Underwood Avenue Bushland is the 32 hectare Bush Forever site 119 of magnificent bushland which lies between Bold Park and Kings Park. It is bordered by Underwood Avenue on the north side and Selby Street, Shenton Park,on the east side. It is a Banksia/Jarrah woodland with mighty tuart trees mainly on the ridge.
The Friends of Underwood Avenue Bushland was formed in 1998 to protect the bushland, and together with the wider community has worked to stop the inappropriate and horrible development for housing since then.
The bushland is significant, regionally and nationally. It is also significant as a linkage between Bold Park and Kings Park, with Shenton Bushland lying to the south. The linkage was identified officially in the Tingay Greening Plan of 1998 as Greenway 19. The chain of bushland connectivity is so important.

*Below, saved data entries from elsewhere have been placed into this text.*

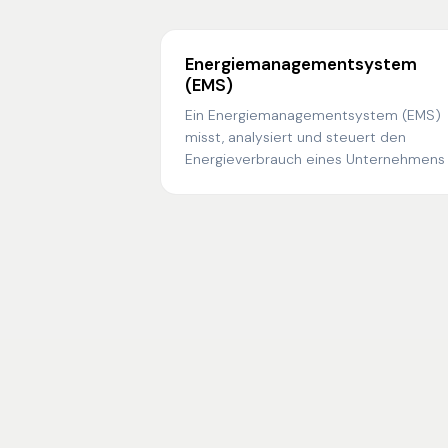
Energiemanagementsystem
(EMS)
Ein Energiemanagementsystem (EMS)
misst, analysiert und steuert den
Energieverbrauch eines Unternehmens
mit dem Ziel, Kosten zu senken,
Emissionen zu reduzieren und gesetzli
Anforderungen wie ISO 50001 zu erfülle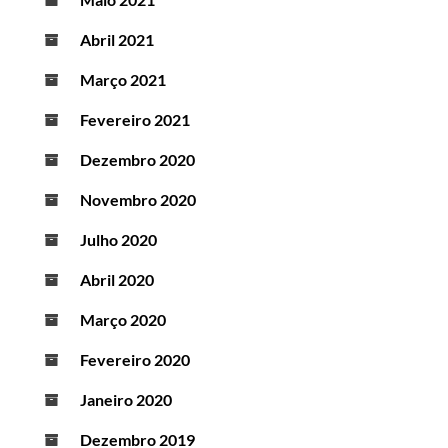
Abril 2021
Março 2021
Fevereiro 2021
Dezembro 2020
Novembro 2020
Julho 2020
Abril 2020
Março 2020
Fevereiro 2020
Janeiro 2020
Dezembro 2019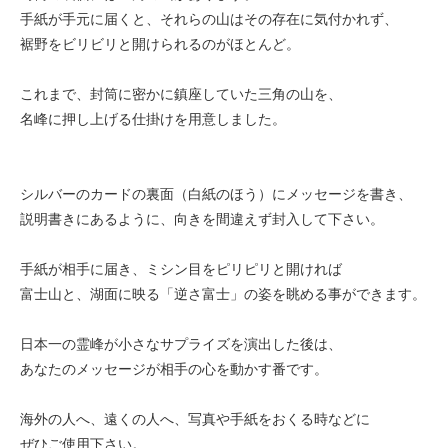
手紙が手元に届くと、それらの山はその存在に気付かれず、
裾野をビリビリと開けられるのがほとんど。
これまで、封筒に密かに鎮座していた三角の山を、
名峰に押し上げる仕掛けを用意しました。
シルバーのカードの裏面（白紙のほう）にメッセージを書き、
説明書きにあるように、向きを間違えず封入して下さい。
手紙が相手に届き、ミシン目をピリピリと開ければ
富士山と、湖面に映る「逆さ富士」の姿を眺める事ができます。
日本一の霊峰が小さなサプライズを演出した後は、
あなたのメッセージが相手の心を動かす番です。
海外の人へ、遠くの人へ、写真や手紙をおくる時などに
ぜひご使用下さい。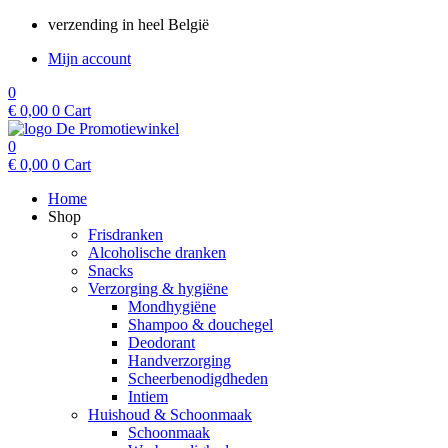
Ga
verzending in heel België
naar
Mijn account
de
inhoud
0
€
0,00
0
Cart
0
€
0,00
0
Cart
Home
Shop
Frisdranken
Alcoholische dranken
Snacks
Verzorging & hygiëne
Mondhygiëne
Shampoo & douchegel
Deodorant
Handverzorging
Scheerbenodigdheden
Intiem
Huishoud & Schoonmaak
Schoonmaak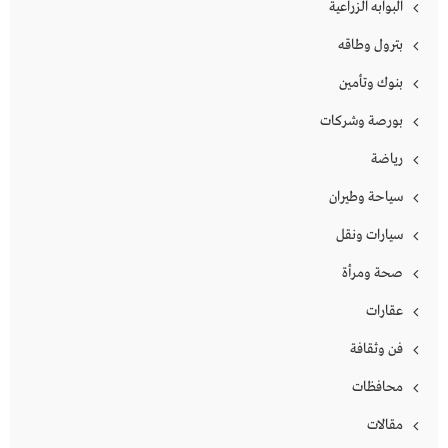
البوابه الزراعية
بترول وطاقه
بنوك وتأمين
بورصة وشركات
رياضة
سياحة وطيران
سيارات ونقل
صحة ومرأة
عقارات
فن وثقافة
محافظات
مقالات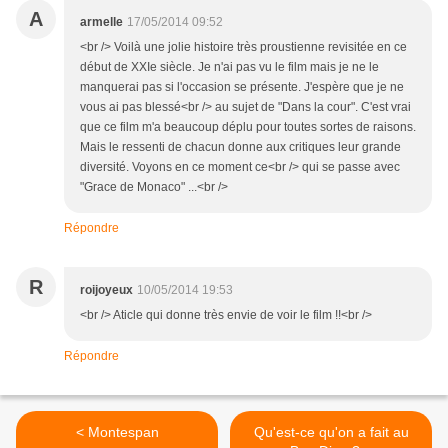
A
armelle
17/05/2014 09:52
<br /> Voilà une jolie histoire très proustienne revisitée en ce
début de XXIe siècle. Je n'ai pas vu le film mais je ne le
manquerai pas si l'occasion se présente. J'espère que je ne
vous ai pas blessé<br /> au sujet de "Dans la cour". C'est vrai
que ce film m'a beaucoup déplu pour toutes sortes de raisons.
Mais le ressenti de chacun donne aux critiques leur grande
diversité. Voyons en ce moment ce<br /> qui se passe avec
"Grace de Monaco" ...<br />
Répondre
R
roijoyeux
10/05/2014 19:53
<br /> Aticle qui donne très envie de voir le film !!<br />
Répondre
< Montespan
Qu'est-ce qu'on a fait au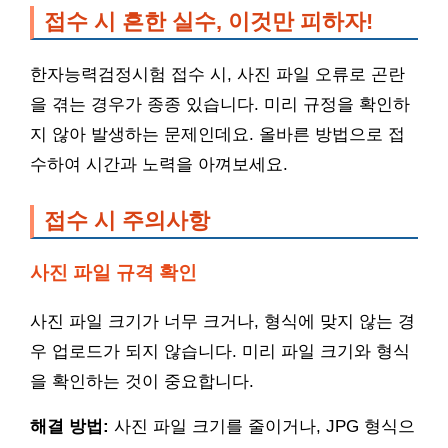
접수 시 흔한 실수, 이것만 피하자!
한자능력검정시험 접수 시, 사진 파일 오류로 곤란
을 겪는 경우가 종종 있습니다. 미리 규정을 확인하
지 않아 발생하는 문제인데요. 올바른 방법으로 접
수하여 시간과 노력을 아껴보세요.
접수 시 주의사항
사진 파일 규격 확인
사진 파일 크기가 너무 크거나, 형식에 맞지 않는 경
우 업로드가 되지 않습니다. 미리 파일 크기와 형식
을 확인하는 것이 중요합니다.
해결 방법:
사진 파일 크기를 줄이거나, JPG 형식으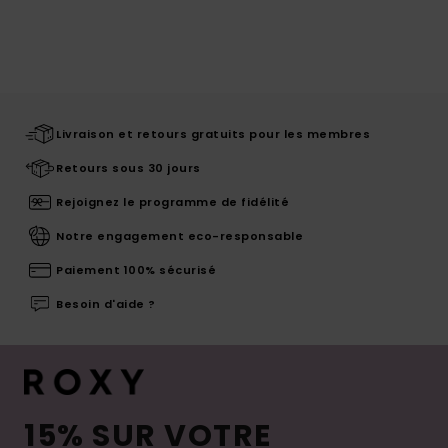
Livraison et retours gratuits pour les membres
Retours sous 30 jours
Rejoignez le programme de fidélité
Notre engagement eco-responsable
Paiement 100% sécurisé
Besoin d'aide ?
15% SUR VOTRE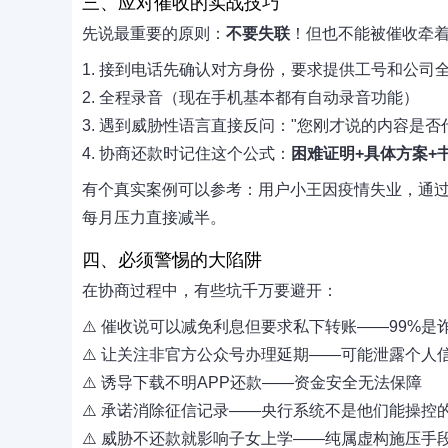
三、应对催收的实战技巧
先说最重要的原则：
不要失联
！但也不能被催收牵着
1. 接到电话先确认对方身份，要求提供工号和公司
2. 全程录音（现在手机基本都有自动录音功能）
3. 遇到威胁性语言直接反问："您刚才说的内容是否
4. 协商还款时记住这个公式：
困难证明+具体方案+
有个真实案例可以参考：用户小王因疫情失业，通过
每月压力直接减半。
四、必须警惕的大陷阱
在协商过程中，有些坑千万要避开：
⚠️ 催收说可以减免利息但要求私下转账——99%是
⚠️ 让关注非官方公众号办理延期——可能泄露个人
⚠️ 诱导下载不明APP还款——资金安全无法保障
⚠️ 承诺消除征信记录——央行系统不是他们能操控
⚠️ 威胁不还款就影响子女上学——纯属虚构施压手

In 1904, 614 acres (258 hectares) of land, which included what is now known as Underwood Avenue Bushland, was vested to the trustees of the University of Western Australia Endowment by the government of the day. The trustees were required to pay five shillings and one peppercorn of yearly rent on 25th day of March in each year. Around that time the University trustees were endowed with 1400 hectares of land.
The Universities Legislation Amendment Bill 2000, assented to on 7.12.2000 by state parliament, allowed universities to sell land for development and to use the funds for investment rather than as previously, having to reinvest in land or buildings.

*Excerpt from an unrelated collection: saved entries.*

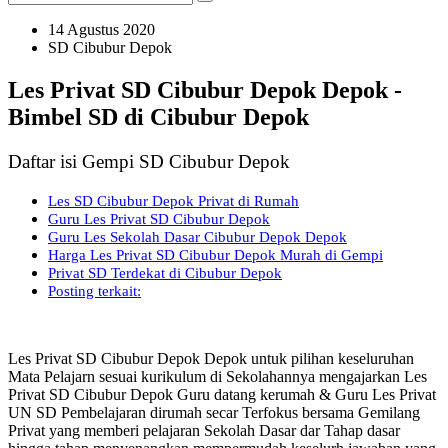
14 Agustus 2020
SD Cibubur Depok
Les Privat SD Cibubur Depok Depok -
Bimbel SD di Cibubur Depok
Daftar isi Gempi SD Cibubur Depok
Les SD Cibubur Depok Privat di Rumah
Guru Les Privat SD Cibubur Depok
Guru Les Sekolah Dasar Cibubur Depok Depok
Harga Les Privat SD Cibubur Depok Murah di Gempi
Privat SD Terdekat di Cibubur Depok
Posting terkait:
Les Privat SD Cibubur Depok Depok untuk pilihan keseluruhan
Mata Pelajarn sesuai kurikulum di Sekolahannya mengajarkan Les
Privat SD Cibubur Depok Guru datang kerumah & Guru Les Privat
UN SD Pembelajaran dirumah secar Terfokus bersama Gemilang
Privat yang memberi pelajaran Sekolah Dasar dar Tahap dasar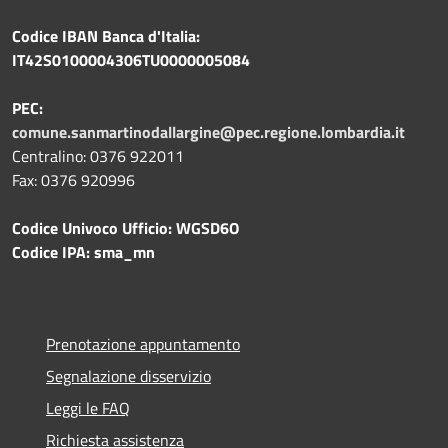
Codice IBAN Banca d'Italia:
IT42S0100004306TU0000005084
PEC:
comune.sanmartinodallargine@pec.regione.lombardia.it
Centralino: 0376 922011
Fax: 0376 920996
Codice Univoco Ufficio: WGSD6O
Codice IPA: sma_mn
Prenotazione appuntamento
Segnalazione disservizio
Leggi le FAQ
Richiesta assistenza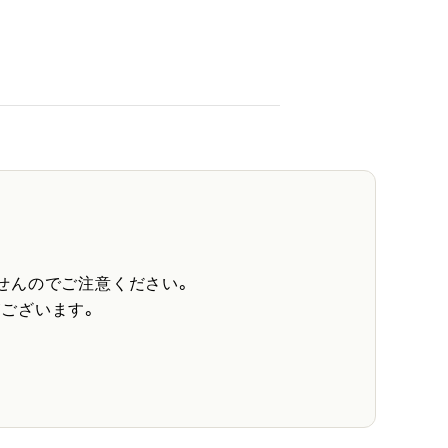
せんのでご注意ください。
ございます。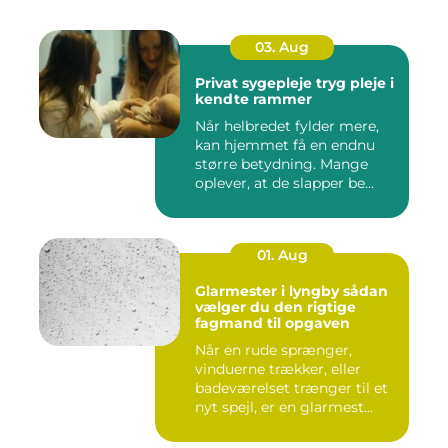
03. Aug
Privat sygepleje tryg pleje i
kendte rammer
Når helbredet fylder mere,
kan hjemmet få en endnu
større betydning. Mange
oplever, at de slapper be...
01. Aug
Glarmester i lyngby sådan
vælger du den rigtige
fagmand til opgaven
Når en rude sprænger,
vinduerne trækker, eller
badeværelset trænger til et
nyt spejl, er en glarmest...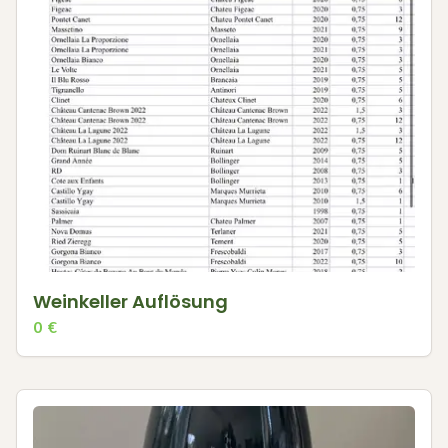
Weinkeller Auflösung
0
€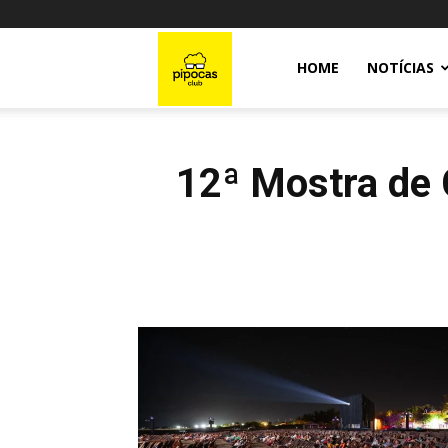
Pipocas
HOME
NOTÍCIAS
Club
12ª Mostra de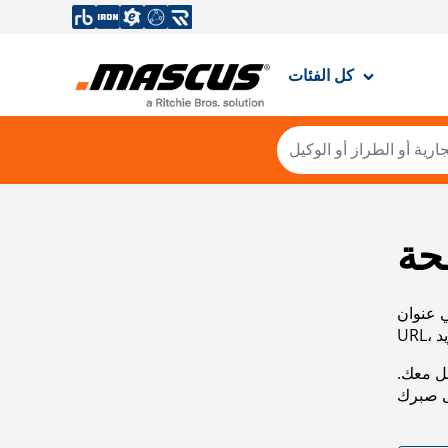
كل الفئات
حة
ي عنوان
صل معك.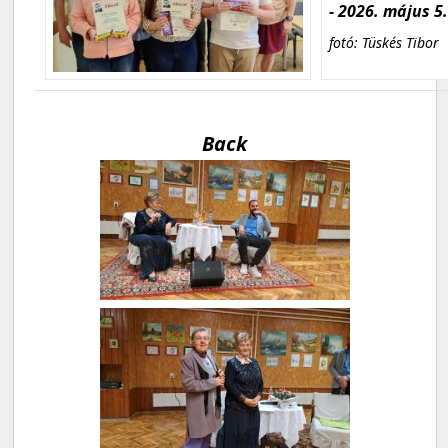
- 2026. május 5
fotó: Tüskés Tibor
Back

The University of Western Australia has been seeking approval for a housing development in the bushland since 1998. The varying proposals have been put to the Environmental Protection Authority and to the federal government under the EPBC Act.
Underwood Avenue Bushland was one of the last places of refuge of Nyungah people in the western suburbs in the settlement of Perth. The Macintyre Dobson Report on an Ethnographic, Ethnohistorical, Archaeological and Indigenous Environmental Survey of the Underwood Avenue Bushland Project Area, Shenton Park, prepared for the UWA by Consulting Anthropologists Macintyre Dobson and Associates Pty Ltd and Consulting Archaeologist Thomas O‟Reilly, June 2002, is fascinating work. This report details recollections by Nyungar people on h ow they and their ancestors related to Underwood Avenue Bushland. Nyungar people lived there in camps and used the bushland as a refuge right up until the 1950s.
By saving the bushland for Carnaby‟s Cockatoo, all the other creatures, plants, micro-invertebrates and fungi have a chance to survive into the future.